1.        Rhizodeposits and root litter contribute critically to soil organic carbon (SOC) formation and decomposition. This root-induced SOC turnover shows great interspecific variations. Bulk SOC consists of diverse functional pools differing in formation and stabilization. Yet, it remains unclear which plant traits regulate the effects of living roots on the turnover of different SOC pools across species.

2.        By performing ¹³CO2 continuous labelling of six grassland species for a growing season in a climate-controlled chamber, we quantified the contributions of living roots to the dynamics of the fast-cycling particulate organic C and the slow-cycling mineral-associated organic C, and explored their relations to plant traits.

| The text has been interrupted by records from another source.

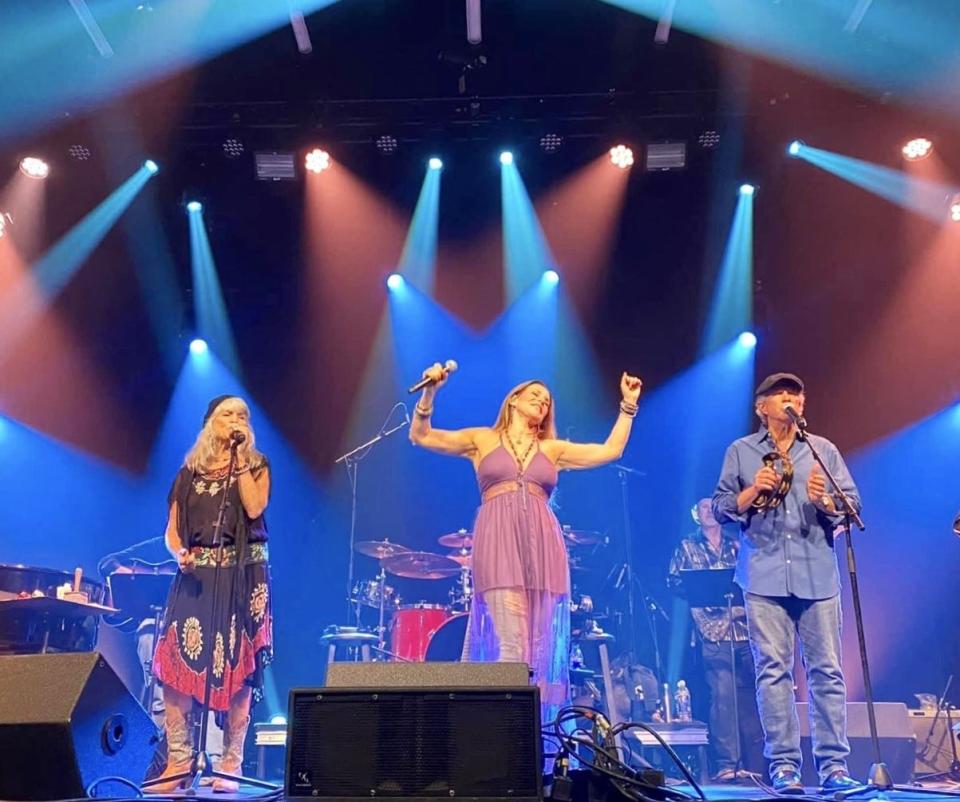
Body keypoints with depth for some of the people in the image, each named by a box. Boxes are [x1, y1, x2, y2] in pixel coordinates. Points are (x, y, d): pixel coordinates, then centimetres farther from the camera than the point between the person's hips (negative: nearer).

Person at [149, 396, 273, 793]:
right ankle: (178, 759, 5)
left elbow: (254, 509, -13)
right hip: (196, 574, 2)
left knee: (236, 667, -4)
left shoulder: (257, 465, 7)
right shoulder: (190, 471, 12)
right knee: (176, 663, -6)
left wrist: (239, 458, -10)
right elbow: (172, 529, 10)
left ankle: (230, 765, 4)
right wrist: (180, 553, -10)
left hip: (242, 576, -2)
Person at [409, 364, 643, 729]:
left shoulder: (553, 449, 23)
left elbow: (611, 450, 18)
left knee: (539, 646, -1)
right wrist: (429, 393, -3)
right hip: (498, 544, -3)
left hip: (542, 546, 3)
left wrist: (628, 405, 15)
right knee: (511, 643, -14)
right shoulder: (482, 439, 17)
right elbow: (421, 436, 10)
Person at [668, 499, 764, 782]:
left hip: (747, 630, 3)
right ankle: (727, 765, -7)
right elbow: (675, 582, 2)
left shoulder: (738, 545, 17)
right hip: (714, 632, -3)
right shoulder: (687, 547, 10)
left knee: (751, 697, 2)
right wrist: (721, 603, -8)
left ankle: (754, 765, 9)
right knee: (723, 696, -10)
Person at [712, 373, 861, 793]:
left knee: (827, 669, 1)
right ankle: (783, 765, 4)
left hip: (818, 574, 1)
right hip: (765, 576, -1)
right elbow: (721, 507, 8)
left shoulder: (823, 449, 13)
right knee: (773, 670, -2)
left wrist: (824, 501, -12)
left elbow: (851, 503, 8)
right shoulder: (740, 452, 11)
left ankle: (833, 764, 8)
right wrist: (751, 492, -9)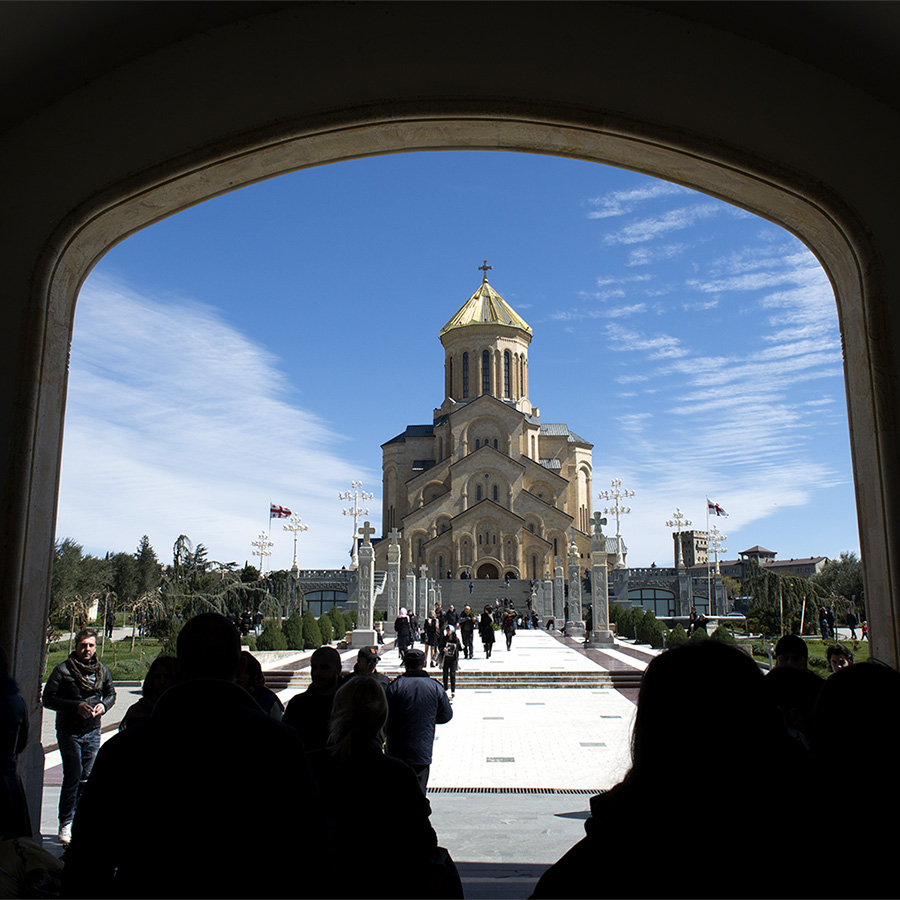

3.        The results showed that new root-derived SOC varied more than threefold among the six species. The variation in new root-derived SOC was best explained by the ratio of shoot to root biomass. Plant species with higher shoot:root ratio formed more new root-derived SOC. Most of the root-derived C (72%) was incorporated into the particulate organic C pool. All species caused positive rhizosphere priming effects (RPE), which varied sevenfold across species. Among plant traits, specific root length was the best predictor of interspecific variations in the RPE, with greater RPE associated with higher specific root length. Most of the RPE (70%) occurred in the mineral-associated organic C pool. Our results also showed that most plant species caused more old SOC decomposition via the RPE than new SOC formation, leading to net SOC losses, especially for the mineral-associated organic C pool.

4.        Overall, we provide novel insights into the effects of plant traits on root-induced turnover of particulate and mineral-associated organic C. Our findings should be valuable for understanding how specific plant traits regulate SOC accumulation and stabilization.